The following is an excerpt from a memoir (or as he prefers to call it, a "remembrance") written by David B. Prange who was born in Crocketts Bluff in 1926 and lived there until his family moved to California in 1944. For copies of his Crocketts Bluff As I Remember It contact David B. Prange, 16471 E. 196th St., Noblesville, IN 46060.
"Crocketts Bluff is the northern gateway to the White River Prairie. This prairie that is a vast plain of fertile soil was then, and still is, comprised of thousands of acres of cultivated farmland, mostly dedicated to growing rice.
There were then, and still are, only two roads into the Bluff. One from the south and the other from the west. As it was, in my earliest memories, the road from the south was graveled and was maintained by the county. The road from the west, referred to by the natives as the Hill Road, was dirt and was not maintained.

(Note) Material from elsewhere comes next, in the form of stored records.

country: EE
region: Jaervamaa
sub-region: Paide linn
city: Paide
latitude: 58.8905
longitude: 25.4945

The Hill Road designation was not due to having been named for the Hill family, which was in residence there, but because within the first one-half mile, upon leaving the Bluff, three hills were encountered which were uniformally situated and almost equal in the height of about fifty feet. To navigate the Hill Road during and immediately after a rain was a very real challenge because it was comprised of red clay. At a later time, during the Great Depression, the WPA graded the road to be more level, after which they surfaced it with loose gravel.

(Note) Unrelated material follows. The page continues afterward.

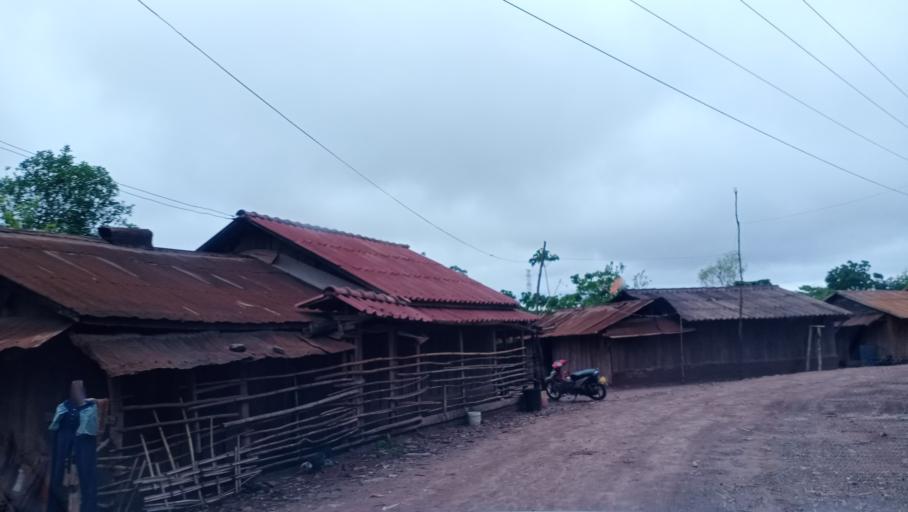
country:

Before the Hill Road improvement, Crocketts Bluff was considered to be at the end of the road, and it truly was, considering the fact that the Hill Road was extremely primitive." [Further excerpts re the Prange water tank, the Crocketts Bluff School, the Prange, Schwab, and Inman stores, and the excitement of White River steamboats will follow.]

Monday, August 10, 2009

"The Bluff": Still on the Map

An official historical marker verifies today what was for more than a hundred years the center of the active community of Crockett's Bluff, Arkansas where I was born on an early September afternoon in 1935. Near this site stood during the years of my childhood a tall water tank of the conventional sort that can still be seen on the skylines of small towns throughout America. Here it was designed with fire protection in mind for the Prange Farm warehouses that rested along the bluffs at the bend of the White River for which the site gets its name. For more than half a century, at least, it served as a focal point that could be seen actoss the prairie from as far as eight or more miles away. Today it almost totally abandoned. There remain, of course, "hunting cabins" here and there along the river, as well as a few permanently inhabited scattered houses, and there's occasional traffic from the outlying areas --from the "hill road" leading west toward Stuttgart and the almost straight asphalt stretch leading south toward St. Charles and DeWitt. But what was once an active river and farm community is today about as dead as it can be and still be said to have life at all. The marker provides the occasional visitor evidence there was once a lively village huddled around the long bend with the bluffs overlooking the river. Not more than a quarter of a mile west along Rt. 153 in the well-kempt cemetery near the Baptist Church lies more detailed evidence of that past life.